The Sunday Times reported this week that Japan, in an effort to secure votes to allow commercial whaling, has bribed small countries with aid packages, plus spending money and prostitutes for visiting officials.
Officials with six countries — St Kitts and Nevis, the Marshall Islands, Kiribati, Grenada, Ivory Coast and Guinea — were willing to negotiate with an undercover Times reporter posing as a lobbyist, and some revealed their similar dealings with Japan.
“We support Japan because of what they give us,” said one senior fisheries official for the Marshall Islands said. The Times also reported that officials are given cash — up to $1,000 a day — in envelopes, and call girls are made available in their hotels.
Japan, the Marshall Islands and Kiribati have all denied the allegations.
Japan is making a push with the International Whaling Commission to legalize commercial whaling. Such practice has been banned since 1986, but whaling countries (namely Japan, Norway and Iceland) use a “scientific research” loophole to kill about 3,000 whales a year.
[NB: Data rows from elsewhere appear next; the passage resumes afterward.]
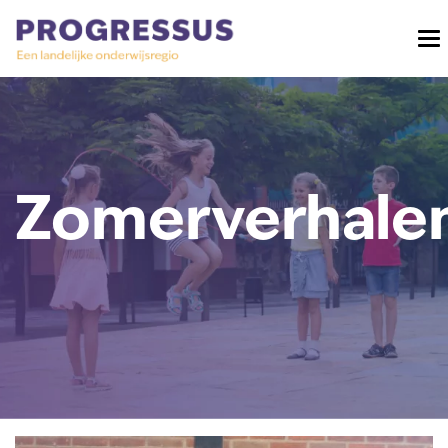
Zomerverhale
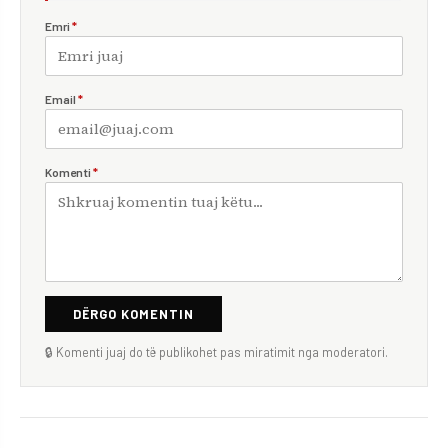
Emri
*
Email
*
Komenti
*
DËRGO KOMENTIN
🔒 Komenti juaj do të publikohet pas miratimit nga moderatori.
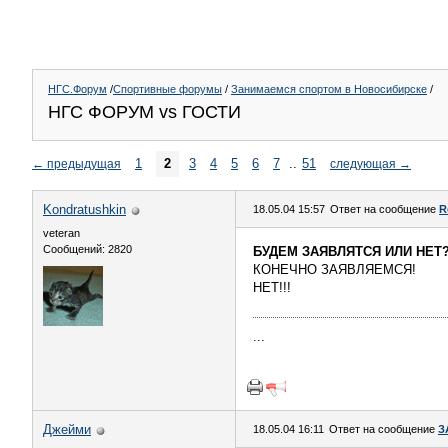
НГС.Форум
/
Спортивные форумы
/
Занимаемся спортом в Новосибирске
/
НГС ФОРУМ vs ГОСТИ
1
2
3
4
5
6
7
..
51
←
предыдущая
следующая
→
Kondratushkin
18.05.04 15:57
Ответ на сообщение
R
veteran
Сообщений: 2820
БУДЕМ ЗАЯВЛЯТСЯ ИЛИ НЕТ
КОНЕЧНО ЗАЯВЛЯЕМСЯ!
НЕТ!!!
...
Джейми
18.05.04 16:11
Ответ на сообщение
З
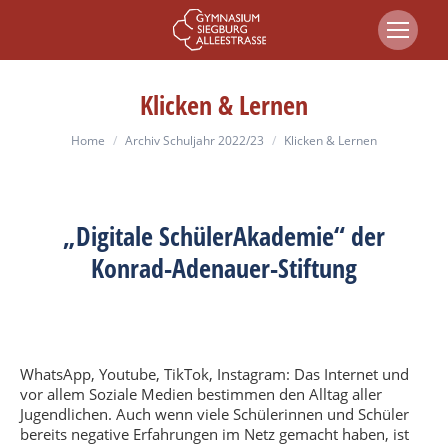
Klicken & Lernen
You are here:
Home
Archiv Schuljahr 2022/23
Klicken & Lernen
„Digitale SchülerAkademie“ der
Konrad-Adenauer-Stiftung
WhatsApp, Youtube, TikTok, Instagram: Das Internet und
vor allem Soziale Medien bestimmen den Alltag aller
Jugendlichen. Auch wenn viele Schülerinnen und Schüler
bereits negative Erfahrungen im Netz gemacht haben, ist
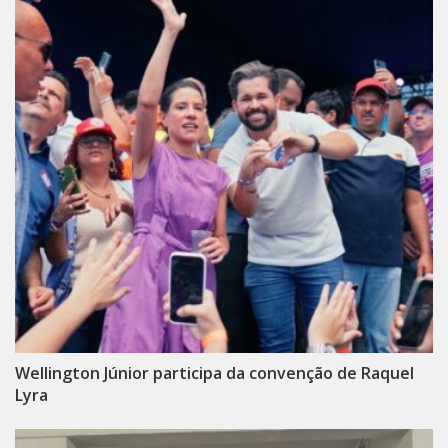
Wellington Júnior participa da convenção de Raquel
Lyra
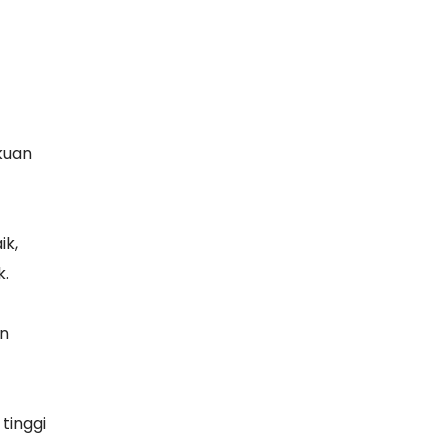
kuan
ik,
k.
an
tinggi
Despite only being allowed to kill whales for scientific purposes, whale meat can be found in Japanese markets and restaurants.
Japan has proposed closing the loophole and allowing legalized, regulated commercial whaling, limited to killing 1,800 whales a year.
The IWC vote will take place next week on Morocco.
Japanese whaling officials have called one species the “cockroach of the ocean.”